Other things to note in the APPEND line:

  • The Xen hypervisor is loaded first and this is located within the path ovs/xen.gz in the TFTP server root. This is set up in the next step in this section.

  • The installer kernel is located within the path ovs/vmlinuz in the TFTP server root. This is set up in the next step in this section.

  • The IP address for the installer kernel is acquired using DHCP as configured earlier in this section.

  • Limits are applied to dom0 for the installer to ensure that the installer is stable while it runs. This is achieved using the parameters dom0_mem=max:128G and dom0_max_vcpus=20. These parameters are used by default when the installer is loaded from CDROM and it is recommended that they are used if you intend to perform a network install.

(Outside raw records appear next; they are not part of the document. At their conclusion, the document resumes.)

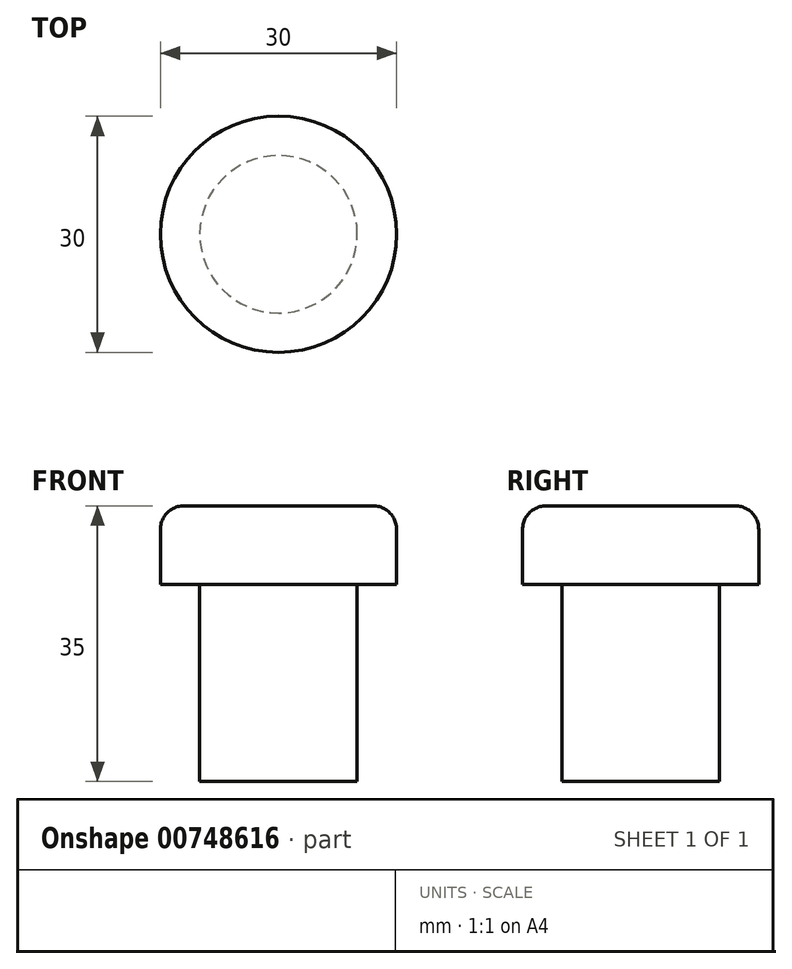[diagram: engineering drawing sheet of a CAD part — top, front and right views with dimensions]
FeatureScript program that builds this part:
annotation { "Feature Type Name" : "Feature", "Feature Type Description" : "" }
export const myFeature = defineFeature(function(context is Context, id is Id, definition is map)
    precondition{}
    {
        {
            var Q0;
            Q0=qCreatedBy(makeId("Top.planeOp"),FACE);
            var sketch = newSketch(context, id + "F0", { "sketchPlane" : qUnion([Q0])});
            skCircle(sketch, "E0", {"center": v(0, 0) * mm, "radius": 10 * mm});
            skSolve(sketch);
        }
        {
            var Q0;
            Q0=qSketchRegion(id+"F0",true);
            extrude(context, id + "F1", {"entities" : qUnion([Q0]), "depth" : 25 * mm, "offsetDistance" : 25 * mm});
        }
        {
            var Q0;
            Q0=makeQuery(id+"F1.opExtrude","CAP_FACE",FACE,{"disambiguationData":[OSD([sQuery(id+"F0.wireOp",EDGE,"E0")])],"isStart":false});
            var sketch = newSketch(context, id + "F2", { "sketchPlane" : qUnion([Q0])});
            skCircle(sketch, "E1", {"center": v(0, 0) * mm, "radius": 15 * mm});
            skSolve(sketch);
        }
        {
            var Q0;
            Q0=qSketchRegion(id+"F2",true);
            extrude(context, id + "F3", {"entities" : qUnion([Q0]), "operationType" : NewBodyOperationType.ADD, "depth" : 10 * mm, "offsetDistance" : 25 * mm});
        }
        {
            var Q0;
            Q0=makeQuery(id+"F3.opExtrude","CAP_EDGE",EDGE,{"disambiguationData":[OSD([sQuery(id+"F2.wireOp",EDGE,"E1")])],"isStart":false});
            fillet(context, id + "F4", {"entities" : qUnion([Q0]), "radius" : 3 * mm, "tangentPropagation" : true, "allowEdgeOverflow" : false});
        }
    });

  • The Kickstart device is set to eth0. This is technically dependent on how your servers are cabled and configured. In some cases, detection of Ethernet devices may be unpredictable. You may find it more sensible to specify the ksdevice option to point to a particular MAC address using: ksdevice= 00:14:4f:ec:ad:80.

  • The Kickstart configuration path is specified pointing to an NFS server, which we configure and set up later in this section. The content of this file is also discussed in more detail in Section 4.2, “Using Kickstart to Automate Installation Options”. You could equally use HTTP or HTTPS for this, but in this example we set up an NFS server for this purpose.

  • The method is specified as using NFS and an export is also listed. This is the location of the content of the entire Oracle VM Server installation ISO, that will be used to copy the packages required for the installation. You could equally use HTTP or HTTPS for this, but in this example we set up an NFS server for this purpose.

  • The initial ramdisk image is located within the path ovs/initrd.img in the TFTP server root. This is set up in the next step in this section.

  • Although we have broken the APPEND line across multiple lines for readability, using the \\ delimiter to show that the line breaks, the entire APPEND statement must be on a single line.